Clinical Factors Influencing Long-Term Survival in a Real-Life Cohort of Early Stage Non-Small-Cell Lung Cancer Patients
crossref(2022)
摘要
Abstract BACKGROUND Current prognosis in oncology is reduced to the tumour stage and performance status, leaving out many other factors that may impact the patient´s management. Prognostic stratification of early stage non-small-cell lung cancer (NSCLC) patients with poor prognosis after surgery is of considerable clinical relevance. The objective of this study was to identify clinical factors associated with long-term overall survival in a real-life cohort of patients with stage I-II NSCLC and develop a prognostic model that identifies features associated with poor prognosis and stratifies patients by risk. METHODS This is a cohort study including 505 patients, diagnosed with stage I-II NSCLC, who underwent curative surgical procedures at a tertiary hospital in Madrid, Spain. RESULTS Median OS (in months) was 63.7 (95% CI, 58.7–68.7) for the whole cohort, 62.4 in patients submitted to surgery and 65 in patients submitted to surgery and adjuvant treatment.
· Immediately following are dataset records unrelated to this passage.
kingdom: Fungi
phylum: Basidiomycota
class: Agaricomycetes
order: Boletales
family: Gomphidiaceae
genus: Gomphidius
The univariate analysis estimated that a female diagnosed with NSCLC has a 0.967 (95% CI 0.936–0.999) probability of survival one year after diagnosis and a 0.784 (95% CI 0.712–0.863) five years after diagnosis. For males, these probabilities drop to 0.904 (95% CI 0.875–0.934) and 0.613 (95% CI 0.566–0.665), respectively. Multivariable analysis shows that sex, age at diagnosis, type of treatment, ECOG-PS, and stage are statistically significant variables (p < 0.10). According to the Cox regression model, age over 50, ECOG-PS 1 or 2, and stage ll are risk factors for survival (HR > 1) while adjuvant chemotherapy is a good prognostic variable (HR < 1). The prognostic model identified a high-risk profile defined by males over 71 years old, former smokers, treated with surgery, ECOG-PS 2. CONCLUSIONS Surgery plus adjuvant chemotherapy was associated with the best long-term OS in our patients. The prognostic model identified Age, Sex, Stage and ECOG-PS as significant factors to explain the probability of survival.